The poem that Barnhart presented was an erasure, a style in which the poet takes an already-existing text and blocks out words. The words that remain constitute the poem. In his case, the text he has been erasing is personal. It is a peer-reviewed article that he wrote about his experience treating an Afghan soldier’s gunshot wound for 13 hours after falling under enemy fire on a deployment in 2016.
He began with his first draft, in which he followed strict, self-imposed rules: all words must be kept in their original order and no words may be partially erased to spell out other words. He also made the aesthetic decision to keep the original text visible. The result was a draft with which Barnhart was dissatisfied. In hindsight, though, it was necessary.
“I needed to write this draft,” Barnhart said. “At the time, I didn’t like anything I was writing … I was becoming really discouraged and had only just begun to come around to the realization that maybe the way I was feeling about writing was also related to my symptoms of depression and post-traumatic stress … I seemed to have lost the ability to access my voice — my authentic voice — in writing.”
Voice is everything when you are a writer. It informs the subject matter that you tackle, the people and places that grip your imagination and the themes that you revisit again and again. This is something that Ferrence has also been focused on lately.
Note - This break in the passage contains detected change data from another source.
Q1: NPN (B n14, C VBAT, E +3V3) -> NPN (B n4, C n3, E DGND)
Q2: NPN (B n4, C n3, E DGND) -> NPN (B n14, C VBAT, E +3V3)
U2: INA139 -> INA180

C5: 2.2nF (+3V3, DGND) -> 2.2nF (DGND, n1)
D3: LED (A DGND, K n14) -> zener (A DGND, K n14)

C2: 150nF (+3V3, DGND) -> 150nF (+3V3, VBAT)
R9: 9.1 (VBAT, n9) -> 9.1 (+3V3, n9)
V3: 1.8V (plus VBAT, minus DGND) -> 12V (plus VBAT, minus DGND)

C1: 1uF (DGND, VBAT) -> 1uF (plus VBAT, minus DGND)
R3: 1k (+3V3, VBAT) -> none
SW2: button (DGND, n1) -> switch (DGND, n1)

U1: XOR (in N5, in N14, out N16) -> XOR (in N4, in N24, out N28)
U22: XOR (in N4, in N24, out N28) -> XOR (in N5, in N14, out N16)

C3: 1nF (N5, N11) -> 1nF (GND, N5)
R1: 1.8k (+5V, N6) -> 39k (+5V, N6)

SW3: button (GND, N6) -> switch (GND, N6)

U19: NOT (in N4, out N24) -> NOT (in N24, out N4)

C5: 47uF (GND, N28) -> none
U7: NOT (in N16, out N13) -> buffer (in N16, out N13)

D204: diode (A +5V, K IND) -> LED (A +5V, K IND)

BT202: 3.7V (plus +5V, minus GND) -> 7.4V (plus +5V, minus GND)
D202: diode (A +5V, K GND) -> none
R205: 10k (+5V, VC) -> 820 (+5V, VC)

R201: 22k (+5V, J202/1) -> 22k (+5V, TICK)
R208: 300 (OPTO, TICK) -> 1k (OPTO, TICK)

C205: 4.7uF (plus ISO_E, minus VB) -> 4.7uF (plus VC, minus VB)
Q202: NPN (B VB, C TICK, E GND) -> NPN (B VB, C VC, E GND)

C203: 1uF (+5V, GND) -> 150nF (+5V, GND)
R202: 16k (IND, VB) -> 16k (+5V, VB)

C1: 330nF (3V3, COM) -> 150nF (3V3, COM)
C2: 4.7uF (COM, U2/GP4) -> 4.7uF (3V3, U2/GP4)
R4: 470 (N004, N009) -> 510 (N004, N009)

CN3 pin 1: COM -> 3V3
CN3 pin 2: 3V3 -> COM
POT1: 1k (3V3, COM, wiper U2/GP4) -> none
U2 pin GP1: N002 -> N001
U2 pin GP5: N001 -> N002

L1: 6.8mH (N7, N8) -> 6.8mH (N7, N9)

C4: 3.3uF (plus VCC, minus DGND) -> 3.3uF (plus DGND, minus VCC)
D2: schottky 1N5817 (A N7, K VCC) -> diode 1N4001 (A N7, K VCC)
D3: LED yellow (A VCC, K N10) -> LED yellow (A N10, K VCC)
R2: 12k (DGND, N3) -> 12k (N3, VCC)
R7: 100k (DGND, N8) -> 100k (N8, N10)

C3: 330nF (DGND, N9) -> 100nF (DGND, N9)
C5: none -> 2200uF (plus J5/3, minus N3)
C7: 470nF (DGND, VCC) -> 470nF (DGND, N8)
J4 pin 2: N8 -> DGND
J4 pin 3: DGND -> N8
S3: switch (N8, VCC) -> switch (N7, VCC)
“(Writing) is all about shifting perspectives,” Ferrence said. “As human beings, we’re often trapped in certain moments that we’ve experienced, and there’s some element of us that’s always there … I think all writers are always stuck and will never escape those foundational moments, and so we get to come to it from different places. We were built there, but we’re not trapped. Our artistic urge is about rebuilding our pathways through it.”
Over the course of the evening, the audience watched as Barnhart’s first draft morphed into a much different second draft, built upon the one phrase from his initial attempt that he liked: “the field extended in the field,” and eventually a third draft, inspired by the ancient pastoral tradition, in which he gave himself permission to spell out the word “sing” using letters poached from other words in the article.
Barnhart explained that he began to think of his experience in the field as that of a shepherd — himself, the other medics and the casualties — singing a song. This is the direction in which he sees the still-unfinished poem heading. It is also more than a poem, Barnhart explained. It is a reckoning with himself.
“As I have been slowly … working on developing a better understanding of my mental health, this project has transformed from a weird little experiment to a very concrete representation of my relationship to language and the weight of traumatic experience,” Barnhart said. “There’s still a long way to go … but (the poem) feels like something to me, and that feels like massive, massive progress.”
Sydney Emerson is a member of the class of 2023. She is from Bradford, Pennsylvania and is an English major with a history minor.